> _EXERCISE GOAL_
Could you print all the entries exactly?

────────────────

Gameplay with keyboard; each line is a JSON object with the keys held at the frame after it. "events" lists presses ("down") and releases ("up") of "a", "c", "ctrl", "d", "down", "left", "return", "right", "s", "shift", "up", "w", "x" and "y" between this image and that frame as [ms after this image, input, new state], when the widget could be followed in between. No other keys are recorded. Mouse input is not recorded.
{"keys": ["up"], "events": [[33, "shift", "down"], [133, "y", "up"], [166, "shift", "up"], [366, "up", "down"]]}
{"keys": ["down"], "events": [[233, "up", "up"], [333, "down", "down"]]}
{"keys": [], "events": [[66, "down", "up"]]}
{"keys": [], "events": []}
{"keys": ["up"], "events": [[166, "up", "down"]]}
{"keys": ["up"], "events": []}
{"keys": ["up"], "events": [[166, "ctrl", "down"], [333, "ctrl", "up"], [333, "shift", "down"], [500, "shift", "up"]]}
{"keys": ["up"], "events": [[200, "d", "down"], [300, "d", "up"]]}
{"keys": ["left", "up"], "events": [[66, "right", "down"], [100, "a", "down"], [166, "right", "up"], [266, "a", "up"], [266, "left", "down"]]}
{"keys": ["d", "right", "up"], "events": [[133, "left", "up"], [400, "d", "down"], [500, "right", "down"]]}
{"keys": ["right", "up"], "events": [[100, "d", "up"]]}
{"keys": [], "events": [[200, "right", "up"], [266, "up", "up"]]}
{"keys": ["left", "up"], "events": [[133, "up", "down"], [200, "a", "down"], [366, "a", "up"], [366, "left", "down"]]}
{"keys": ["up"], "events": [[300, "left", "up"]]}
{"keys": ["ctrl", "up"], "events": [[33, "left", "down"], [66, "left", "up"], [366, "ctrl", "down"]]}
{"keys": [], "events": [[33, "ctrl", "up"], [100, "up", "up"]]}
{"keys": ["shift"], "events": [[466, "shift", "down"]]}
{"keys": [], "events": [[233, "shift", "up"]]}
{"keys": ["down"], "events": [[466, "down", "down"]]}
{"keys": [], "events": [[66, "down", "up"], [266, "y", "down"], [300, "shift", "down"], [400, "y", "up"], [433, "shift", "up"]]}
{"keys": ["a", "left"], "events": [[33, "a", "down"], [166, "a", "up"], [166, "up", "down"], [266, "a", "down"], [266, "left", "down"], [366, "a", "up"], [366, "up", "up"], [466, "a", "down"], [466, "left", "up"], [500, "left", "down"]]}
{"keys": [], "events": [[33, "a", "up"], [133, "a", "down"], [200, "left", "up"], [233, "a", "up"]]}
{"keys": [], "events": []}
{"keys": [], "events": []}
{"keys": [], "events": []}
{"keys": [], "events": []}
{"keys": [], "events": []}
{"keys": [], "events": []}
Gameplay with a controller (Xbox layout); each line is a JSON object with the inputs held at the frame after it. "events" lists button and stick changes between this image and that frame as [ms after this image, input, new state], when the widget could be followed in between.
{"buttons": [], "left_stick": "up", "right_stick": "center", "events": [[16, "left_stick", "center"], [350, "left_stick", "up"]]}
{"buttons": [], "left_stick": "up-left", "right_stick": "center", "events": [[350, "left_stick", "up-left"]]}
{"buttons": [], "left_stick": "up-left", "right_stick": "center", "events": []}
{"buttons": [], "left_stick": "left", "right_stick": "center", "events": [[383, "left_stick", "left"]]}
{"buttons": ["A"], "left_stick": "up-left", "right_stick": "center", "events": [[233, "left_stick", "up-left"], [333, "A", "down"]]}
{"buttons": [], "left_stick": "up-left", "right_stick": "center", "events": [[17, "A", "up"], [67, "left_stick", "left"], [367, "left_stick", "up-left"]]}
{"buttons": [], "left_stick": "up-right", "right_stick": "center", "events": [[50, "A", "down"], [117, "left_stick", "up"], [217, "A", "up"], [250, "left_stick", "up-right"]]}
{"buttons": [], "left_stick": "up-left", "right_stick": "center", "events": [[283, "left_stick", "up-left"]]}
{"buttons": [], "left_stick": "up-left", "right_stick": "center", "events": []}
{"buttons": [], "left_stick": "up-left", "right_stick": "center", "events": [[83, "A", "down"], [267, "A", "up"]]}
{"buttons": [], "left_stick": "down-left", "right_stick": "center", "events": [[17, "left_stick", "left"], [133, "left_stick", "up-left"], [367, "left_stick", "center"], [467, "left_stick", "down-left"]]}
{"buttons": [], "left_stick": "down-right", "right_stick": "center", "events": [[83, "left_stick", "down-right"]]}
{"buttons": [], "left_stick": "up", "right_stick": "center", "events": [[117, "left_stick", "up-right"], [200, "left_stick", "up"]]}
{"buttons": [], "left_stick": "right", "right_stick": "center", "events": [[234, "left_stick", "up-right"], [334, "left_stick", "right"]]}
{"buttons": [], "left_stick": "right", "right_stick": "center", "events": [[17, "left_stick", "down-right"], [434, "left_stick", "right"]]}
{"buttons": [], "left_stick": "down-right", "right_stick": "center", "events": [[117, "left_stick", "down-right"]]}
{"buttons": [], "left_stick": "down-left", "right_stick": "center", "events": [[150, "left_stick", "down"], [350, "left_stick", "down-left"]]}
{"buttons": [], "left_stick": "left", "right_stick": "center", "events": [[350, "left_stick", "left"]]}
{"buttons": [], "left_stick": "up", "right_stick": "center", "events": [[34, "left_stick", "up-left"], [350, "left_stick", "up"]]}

────────────────

> _SOLUTION FOR THIS EXERCISE_
Gameplay with keyboard; each line is a JSON object with the keys held at the frame after it. "events" lists presses ("down") and releases ("up") of "a", "c", "ctrl", "d", "down", "left", "return", "right", "s", "shift", "up", "w", "x" and "y" between this image and that frame as [ms after this image, input, new state], when the widget could be followed in between. No other keys are recorded. Mouse input is not recorded.
{"keys": ["up"], "events": [[33, "shift", "down"], [133, "y", "up"], [166, "shift", "up"], [366, "up", "down"]]}
{"keys": ["down"], "events": [[233, "up", "up"], [333, "down", "down"]]}
{"keys": [], "events": [[66, "down", "up"]]}
{"keys": [], "events": []}
{"keys": ["up"], "events": [[166, "up", "down"]]}
{"keys": ["up"], "events": []}
{"keys": ["up"], "events": [[166, "ctrl", "down"], [333, "ctrl", "up"], [333, "shift", "down"], [500, "shift", "up"]]}
{"keys": ["up"], "events": [[200, "d", "down"], [300, "d", "up"]]}
{"keys": ["left", "up"], "events": [[66, "right", "down"], [100, "a", "down"], [166, "right", "up"], [266, "a", "up"], [266, "left", "down"]]}
{"keys": ["d", "right", "up"], "events": [[133, "left", "up"], [400, "d", "down"], [500, "right", "down"]]}
{"keys": ["right", "up"], "events": [[100, "d", "up"]]}
{"keys": [], "events": [[200, "right", "up"], [266, "up", "up"]]}
{"keys": ["left", "up"], "events": [[133, "up", "down"], [200, "a", "down"], [366, "a", "up"], [366, "left", "down"]]}
{"keys": ["up"], "events": [[300, "left", "up"]]}
{"keys": ["ctrl", "up"], "events": [[33, "left", "down"], [66, "left", "up"], [366, "ctrl", "down"]]}
{"keys": [], "events": [[33, "ctrl", "up"], [100, "up", "up"]]}
{"keys": ["shift"], "events": [[466, "shift", "down"]]}
{"keys": [], "events": [[233, "shift", "up"]]}
{"keys": ["down"], "events": [[466, "down", "down"]]}
{"keys": [], "events": [[66, "down", "up"], [266, "y", "down"], [300, "shift", "down"], [400, "y", "up"], [433, "shift", "up"]]}
{"keys": ["a", "left"], "events": [[33, "a", "down"], [166, "a", "up"], [166, "up", "down"], [266, "a", "down"], [266, "left", "down"], [366, "a", "up"], [366, "up", "up"], [466, "a", "down"], [466, "left", "up"], [500, "left", "down"]]}
{"keys": [], "events": [[33, "a", "up"], [133, "a", "down"], [200, "left", "up"], [233, "a", "up"]]}
{"keys": [], "events": []}
{"keys": [], "events": []}
{"keys": [], "events": []}
{"keys": [], "events": []}
{"keys": [], "events": []}
{"keys": [], "events": []}
Gameplay with a controller (Xbox layout); each line is a JSON object with the inputs held at the frame after it. "events" lists button and stick changes between this image and that frame as [ms after this image, input, new state], when the widget could be followed in between.
{"buttons": [], "left_stick": "up", "right_stick": "center", "events": [[16, "left_stick", "center"], [350, "left_stick", "up"]]}
{"buttons": [], "left_stick": "up-left", "right_stick": "center", "events": [[350, "left_stick", "up-left"]]}
{"buttons": [], "left_stick": "up-left", "right_stick": "center", "events": []}
{"buttons": [], "left_stick": "left", "right_stick": "center", "events": [[383, "left_stick", "left"]]}
{"buttons": ["A"], "left_stick": "up-left", "right_stick": "center", "events": [[233, "left_stick", "up-left"], [333, "A", "down"]]}
{"buttons": [], "left_stick": "up-left", "right_stick": "center", "events": [[17, "A", "up"], [67, "left_stick", "left"], [367, "left_stick", "up-left"]]}
{"buttons": [], "left_stick": "up-right", "right_stick": "center", "events": [[50, "A", "down"], [117, "left_stick", "up"], [217, "A", "up"], [250, "left_stick", "up-right"]]}
{"buttons": [], "left_stick": "up-left", "right_stick": "center", "events": [[283, "left_stick", "up-left"]]}
{"buttons": [], "left_stick": "up-left", "right_stick": "center", "events": []}
{"buttons": [], "left_stick": "up-left", "right_stick": "center", "events": [[83, "A", "down"], [267, "A", "up"]]}
{"buttons": [], "left_stick": "down-left", "right_stick": "center", "events": [[17, "left_stick", "left"], [133, "left_stick", "up-left"], [367, "left_stick", "center"], [467, "left_stick", "down-left"]]}
{"buttons": [], "left_stick": "down-right", "right_stick": "center", "events": [[83, "left_stick", "down-right"]]}
{"buttons": [], "left_stick": "up", "right_stick": "center", "events": [[117, "left_stick", "up-right"], [200, "left_stick", "up"]]}
{"buttons": [], "left_stick": "right", "right_stick": "center", "events": [[234, "left_stick", "up-right"], [334, "left_stick", "right"]]}
{"buttons": [], "left_stick": "right", "right_stick": "center", "events": [[17, "left_stick", "down-right"], [434, "left_stick", "right"]]}
{"buttons": [], "left_stick": "down-right", "right_stick": "center", "events": [[117, "left_stick", "down-right"]]}
{"buttons": [], "left_stick": "down-left", "right_stick": "center", "events": [[150, "left_stick", "down"], [350, "left_stick", "down-left"]]}
{"buttons": [], "left_stick": "left", "right_stick": "center", "events": [[350, "left_stick", "left"]]}
{"buttons": [], "left_stick": "up", "right_stick": "center", "events": [[34, "left_stick", "up-left"], [350, "left_stick", "up"]]}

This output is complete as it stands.